As a priest for 32 years working in parish ministry, I am puzzled by the continued shortage of religious vocations and how the church hierarchy responds to this crisis. We teach that Mass is the source and summit of our Catholic faith, but the hierarchy is willing to deny communities the Eucharist because there are not enough priests to go around. Many people decide that if the Catholic Church cannot provide clergy to staff our churches and celebrate the Eucharist, then they will just find another church or denomination that can meet their spiritual needs. Don’t invite people to the table and then allow them to starve.
I’m a woman and a Catholic involved in several ministries. I don’t want women clergy. I think women have many talents and many roles in the church. I don’t think both sexes have to do everything equally. Men don’t have babies. Women don’t have to consecrate the host. God made us male and female. I know it’s not a popular position, but it’s what I believe.

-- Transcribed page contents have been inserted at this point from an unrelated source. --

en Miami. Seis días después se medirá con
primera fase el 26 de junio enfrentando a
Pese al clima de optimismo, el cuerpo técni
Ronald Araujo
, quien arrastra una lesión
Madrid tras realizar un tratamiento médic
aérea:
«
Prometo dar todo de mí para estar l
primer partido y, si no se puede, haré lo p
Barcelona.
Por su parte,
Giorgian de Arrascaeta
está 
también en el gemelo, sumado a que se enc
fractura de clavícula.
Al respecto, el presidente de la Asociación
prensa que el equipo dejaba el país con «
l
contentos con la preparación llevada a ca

The article says the retired bishop was inspired to speak out by the encouragement of the pope, but the author seems to neglect that Pope Francis has said, just recently, this is a settled matter.
Every so often, we’re asked to pray for more vocations to the priesthood. That always strikes me as strange: doesn’t God know how many priests the church needs? Maybe, just maybe, he’s calling married people and women to the priesthood, but it’s the church hierarchy that isn’t listening.